Example event handling:

const dictateButton = document.querySelector('dictate-button');

dictateButton.addEventListener('dictate-start', () => {
  console.log('Transcription started');
});

dictateButton.addEventListener('dictate-text', (event) => {
  const currentText = event.detail;
  console.log('Current text:', currentText);
  // Update UI with interim/partial transcription
});

dictateButton.addEventListener('dictate-end', (event) => {
  const finalText = event.detail;
  console.log('Final transcribed text:', finalText);

  // Add the final text to your input field
  document.querySelector('#my-input').value += finalText;
});

dictateButton.addEventListener('dictate-error', (event) => {
  const error = event.detail;
  console.error('Transcription error:', error);
});

Attributes

Attribute Type Default Description
size number 30 Size of the button in pixels
apiEndpoint string wss://api.dictate-button.io/v2/transcribe WebSockets API endpoint of transcription service
language string en Optional language code (e.g., 'fr', 'de')
theme string (inherits from page) 'light' or 'dark'
class string Custom CSS class

Styling

You can customize the appearance of the dictate button using CSS parts:

/* Style the button container */
dictate-button::part(container) {
  /* Custom styles */
}

/* Style the button itself */
dictate-button::part(button) {
  /* Custom styles */
}

/* Style the button icons */
dictate-button::part(icon) {
  /* Custom styles */
}

API Endpoint

By default, dictate-button uses the wss://api.dictate-button.io/v2/transcribe endpoint for real-time speech-to-text streaming. You can specify your own endpoint by setting the apiEndpoint attribute.
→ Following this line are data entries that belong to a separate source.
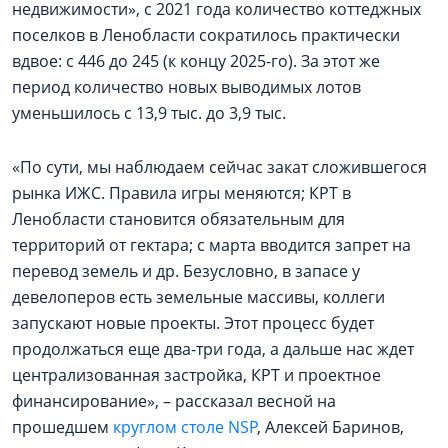
недвижимости», с 2021 года количество коттеджных
поселков в Ленобласти сократилось практически
вдвое: с 446 до 245 (к концу 2025-го). За этот же
период количество новых выводимых лотов
уменьшилось с 13,9 тыс. до 3,9 тыс.
«По сути, мы наблюдаем сейчас закат сложившегося
рынка ИЖС. Правила игры меняются; КРТ в
Ленобласти становится обязательным для
территорий от гектара; с марта вводится запрет на
перевод земель и др. Безусловно, в запасе у
девелоперов есть земельные массивы, коллеги
запускают новые проекты. Этот процесс будет
продолжаться еще два-три года, а дальше нас ждет
централизованная застройка, КРТ и проектное
финансирование», – рассказал весной на
прошедшем
круглом столе NSP
, Алексей Баринов,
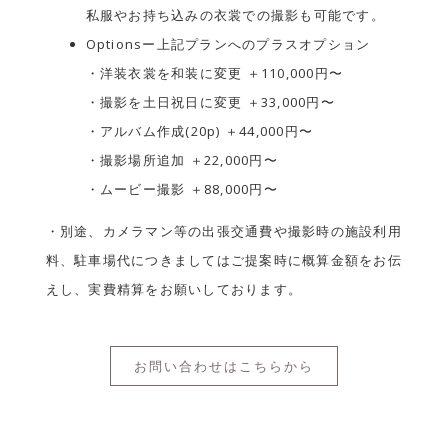
私服やお持ち込みの衣裳での撮影も可能です。
Optionsー上記プランへのプラスオプション
・洋装衣裳を和装に変更 ＋110,000円〜
・撮影を土日祝日に変更 ＋33,000円〜
・アルバム作成(20p) ＋44,000円〜
・撮影場所追加 ＋22,000円〜
・ムービー撮影 ＋88,000円〜
・別途、カメラマン等の出張交通費や撮影時の施設利用
料、駐車場代につきましてはご提案時に概算金額をお伝
えし、実費精算をお願いしております。
お問い合わせはこちらから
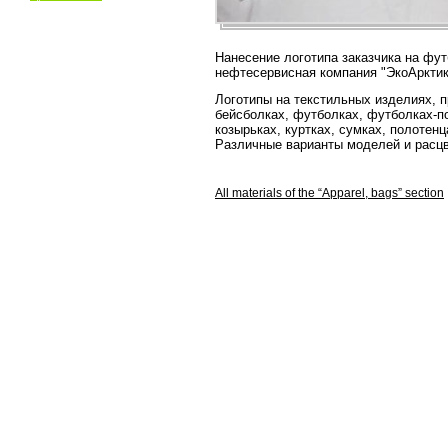
Нанесение логотипа заказчика на фут
нефтесервисная компания "ЭкоАрктик
Логотипы на текстильных изделиях, 
бейсболках, футболках, футболках-по
козырьках, куртках, сумках, полотенц
Различные варианты моделей и расцв
All materials of the “Apparel, bags” section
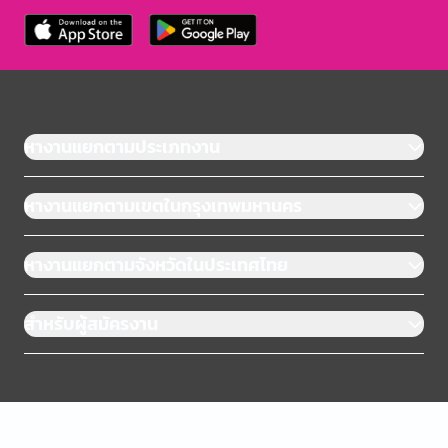
หางานแยกตามประเภทงาน
หางานแยกตามเขตในกรุงเทพมหานคร
หางานแยกตามจังหวัดในประเทศไทย
สำหรับผู้สมัครงาน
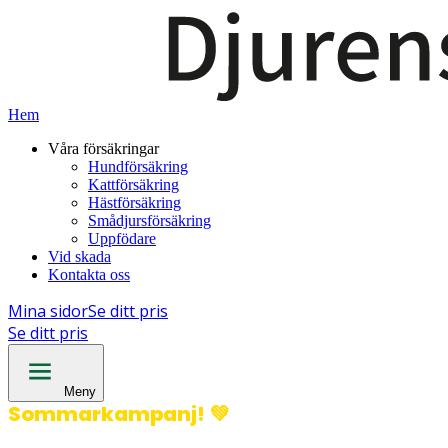
Hem
Våra försäkringar
Hundförsäkring
Kattförsäkring
Hästförsäkring
Smådjursförsäkring
Uppfödare
Vid skada
Kontakta oss
Mina sidor
Se ditt pris
Se ditt pris
Meny
Sommarkampanj!
💚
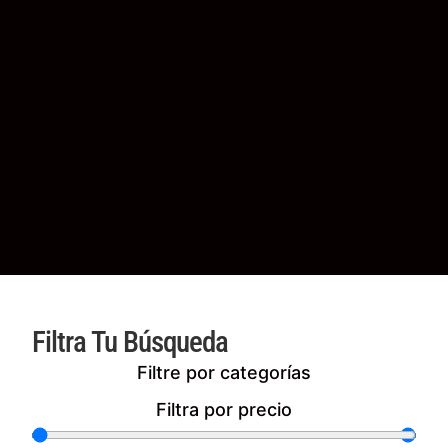
Filtra Tu Búsqueda
Filtre por categorías
Filtra por precio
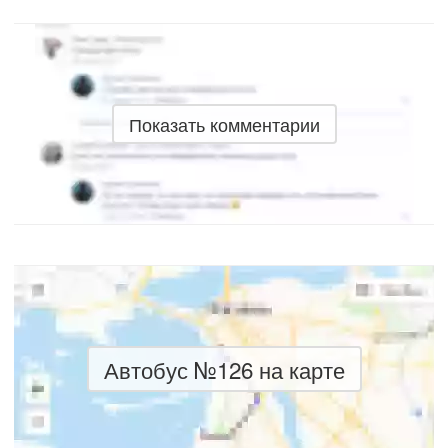
Показать комментарии
Автобус №126 на карте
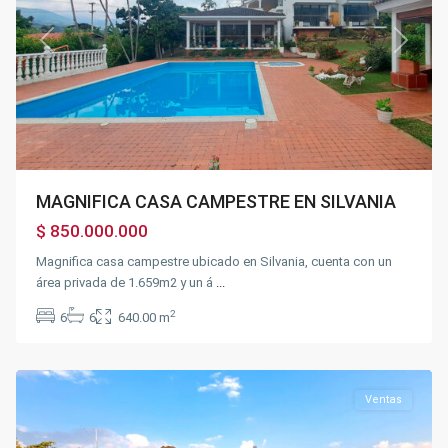
Previous
Next
MAGNIFICA CASA CAMPESTRE EN SILVANIA
$ 850.000.000
Magnifica casa campestre ubicado en Silvania, cuenta con un
área privada de 1.659m2 y un á
...
2
6
6
640.00 m
Chinauta
Ventas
The API uses WebSocket for real-time transcription:

  • Protocol: WebSocket (wss://)
  • Connection: Opens WebSocket connection with optional language query parameter (e.g., ?language=en)
  • Audio Format: PCM16 audio data at 16kHz sample rate, sent as binary chunks
  • Messages Sent:
    • Binary audio data (Int16Array buffers) - Continuous stream of PCM16 audio chunks
    • { type: 'close' } - JSON message to signal end of audio stream and trigger finalization
  • Messages Received: JSON messages with the following types:
    • { type: 'session_opened', sessionId: string, expiresAt: number } - Session started
    • { type: 'interim_transcript', text: string } - Interim (partial) transcription result that may change as more audio is processed
    • { type: 'transcript', text: string, turn_order?: number } - Final transcription result for the current turn
    • { type: 'session_closed', code: number, reason: string } - Session ended
    • { type: 'error', error: string } - Error occurred

Browser Compatibility

The dictate-button component requires the following browser features:

  • Web Components
  • MediaStream API (getUserMedia)
  • Web Audio API (AudioContext, AudioWorklet)
  • WebSocket API

Works in all modern browsers (Chrome, Firefox, Safari, Edge).